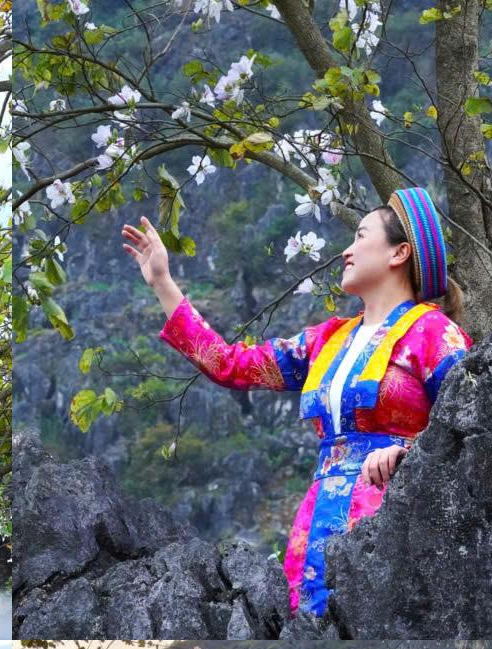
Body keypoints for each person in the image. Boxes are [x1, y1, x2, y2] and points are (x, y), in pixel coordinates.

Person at [121, 189, 472, 617]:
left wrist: (408, 452)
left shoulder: (436, 333)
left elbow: (468, 428)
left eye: (361, 236)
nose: (346, 249)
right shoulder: (326, 340)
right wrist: (162, 282)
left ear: (399, 253)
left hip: (397, 520)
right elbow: (231, 365)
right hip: (315, 522)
—————
• [Requirement]: Only the text of the listing above should be copied, exactly and with pictures left out.

• [Answer space]:
Body keypoints for each person in the image. Boxes are [x1, y1, x2, y2] and points are (x, y), in pixel coordinates.

Person at [121, 189, 472, 617]:
left wrist: (408, 452)
left shoulder: (436, 333)
left elbow: (468, 428)
left eye: (361, 236)
nose: (346, 249)
right shoulder: (326, 340)
right wrist: (162, 282)
left ear: (399, 253)
left hip: (397, 520)
right elbow: (231, 365)
right hip: (315, 522)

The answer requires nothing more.